I’ve just asked him why he is being cold/distant with me and he is trying to tell me that it’s all in my head and that there is nothing wrong. He even went as far to say that a hug would make it all better! I feel like I’m going mad 😔

OP posts:
Catoo · 02/03/2024 17:46

Hi OP

So he is speaking to you? Did you let him hug you? Do you feel better?

Sounds like you pulled away to allow them to be on their own together so why was your heart breaking? Because you thought he was ignoring you? Because you think they are too close?

How long is she staying?

Isn’t it more difficult giving her the cold shoulder than just being yourself?

Just trying to work out why you are so rattled by her.

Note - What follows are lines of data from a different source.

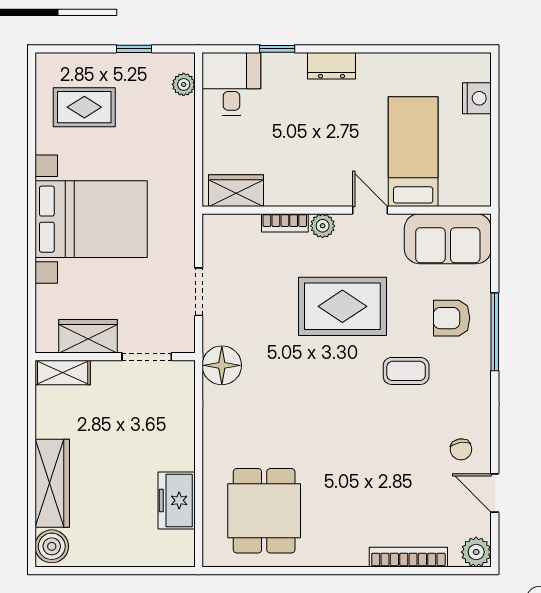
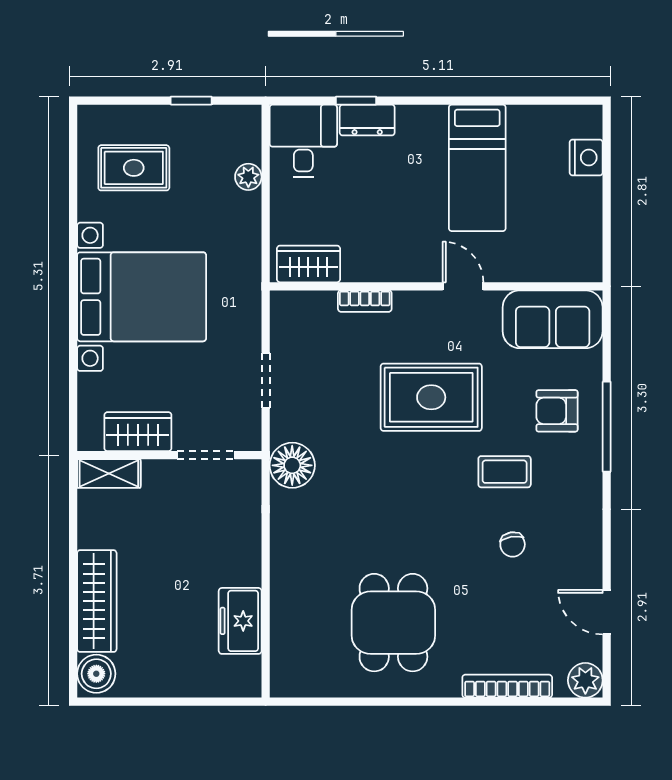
dresser: (332, 66) -> (367, 120), moved
plant: (184, 84) -> (248, 177), moved
bed: (413, 152) -> (477, 168), moved, turned 180
plant: (323, 226) -> (408, 304), removed
chair: (461, 449) -> (513, 544), moved
dining table: (264, 511) -> (393, 623), moved

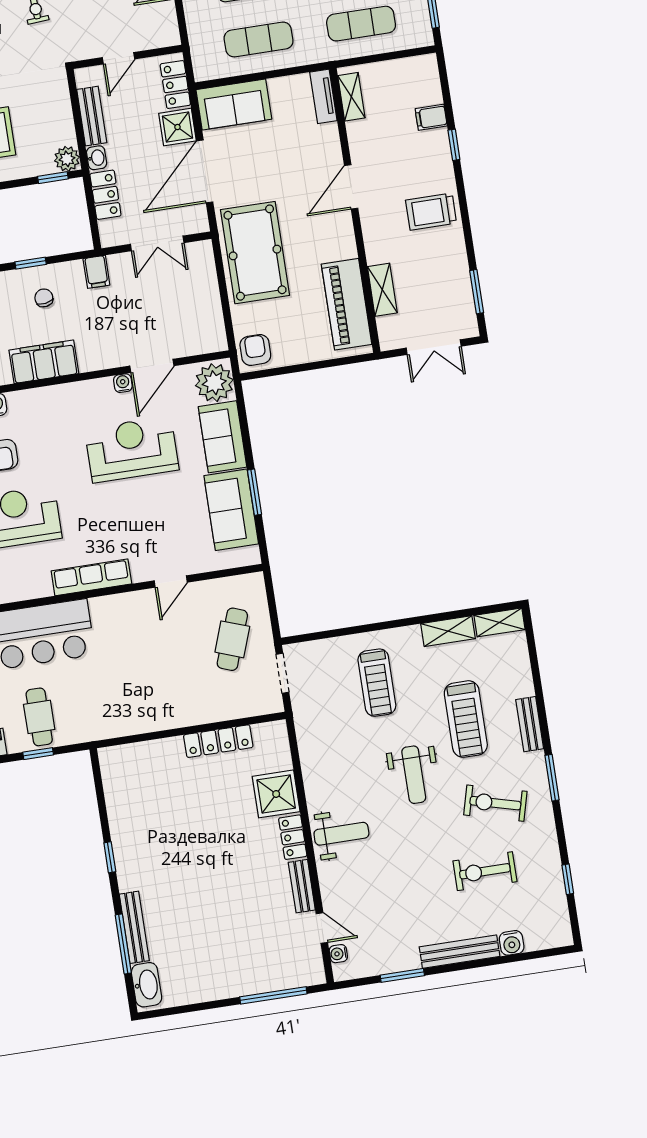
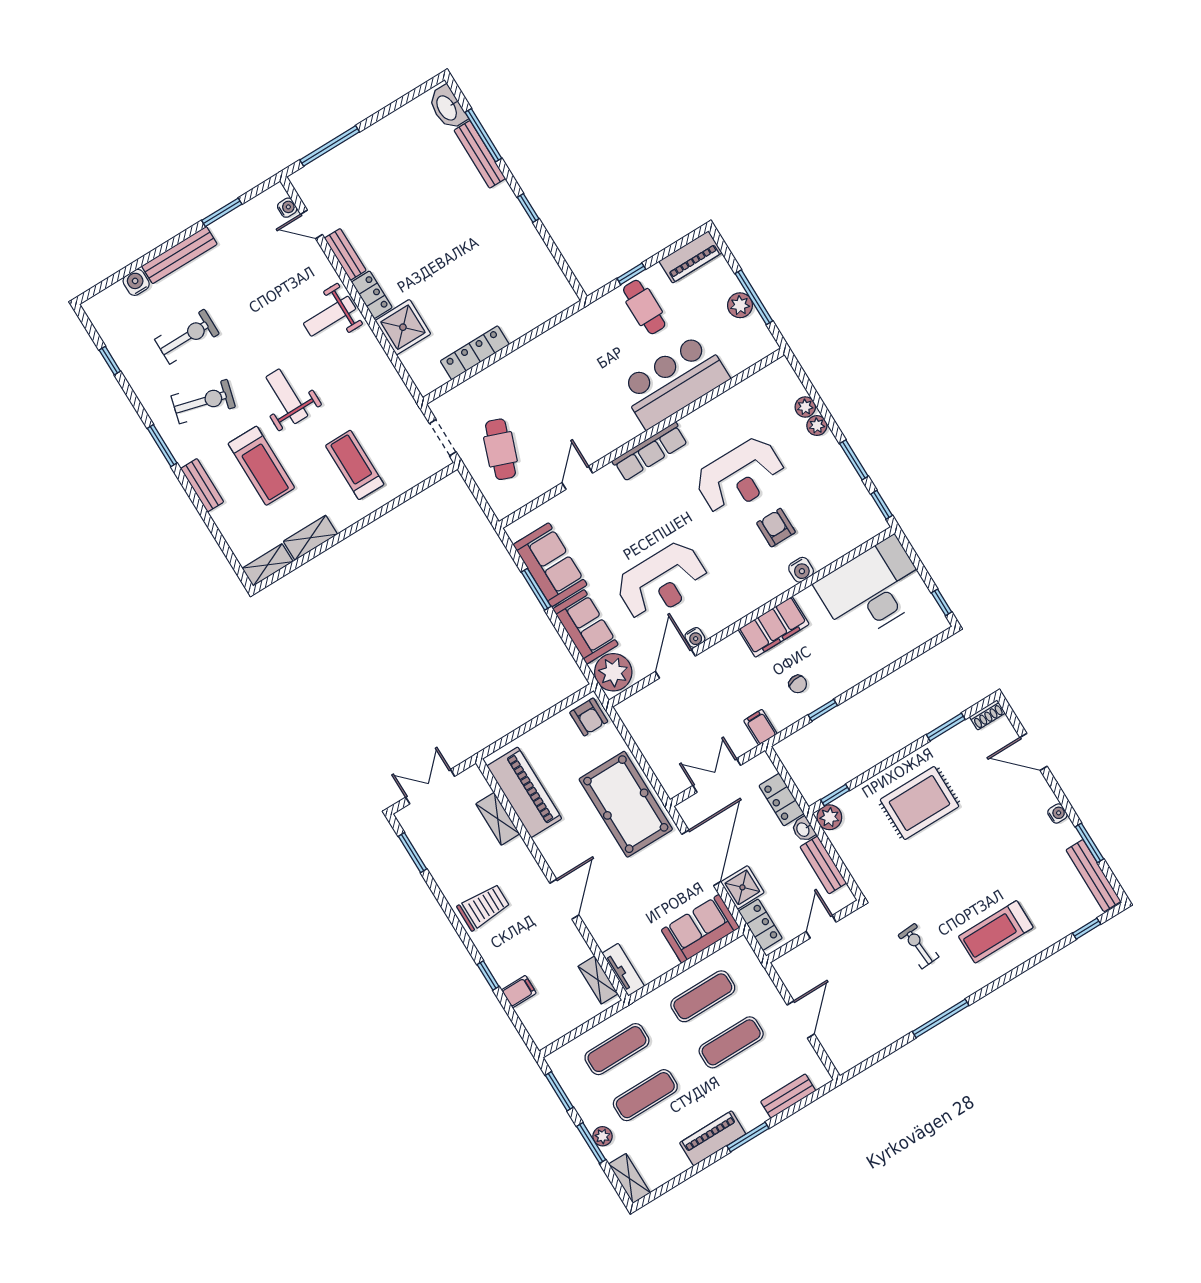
treadmill: (466, 719) -> (261, 466), turned 180

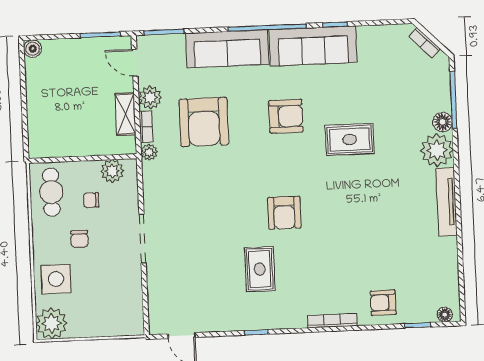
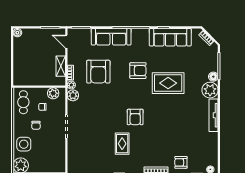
sofa: (313, 46) -> (170, 37), moved
plant: (150, 98) -> (73, 95), moved
rug: (350, 139) -> (168, 83), width x1.36, depth x1.43

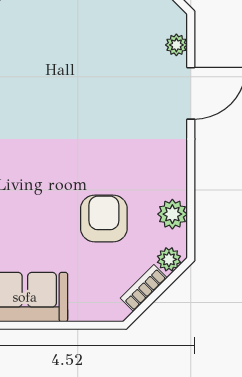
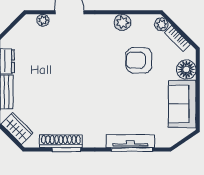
plant: (172, 214) -> (122, 22), moved
floor lamp: (87, 304) -> (186, 69), added

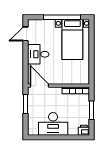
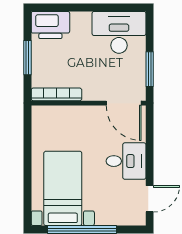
desk: (53, 124) -> (119, 32), moved
printer: (84, 130) -> (50, 25), width x1.87, depth x1.48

Pinkbonbon · 02/03/2024 18:25

Maybe she's done you a favour. Highlighted that your husband is the same as her. He doesn't get his way so he acts off with you and then tries to make out you are imagine things with you call him out in it.

If he doesn't work, why are you doing all the childcare?

You've been gracious (mad)enough to allow someone you can't stand, into your home, presumably as a comfort to your partner droning a difficult time (a job loss). But you also qre the only one working atm so your focus should be on that. He should step up in the home. He has plenty of time to cook and clean and run after his mother.

But he's what, trying to guilt trip you? Fuck that for a laugh.

Do you want to spend your whole life married to a manipulative wanker (enduring his manipulative wanker mother?).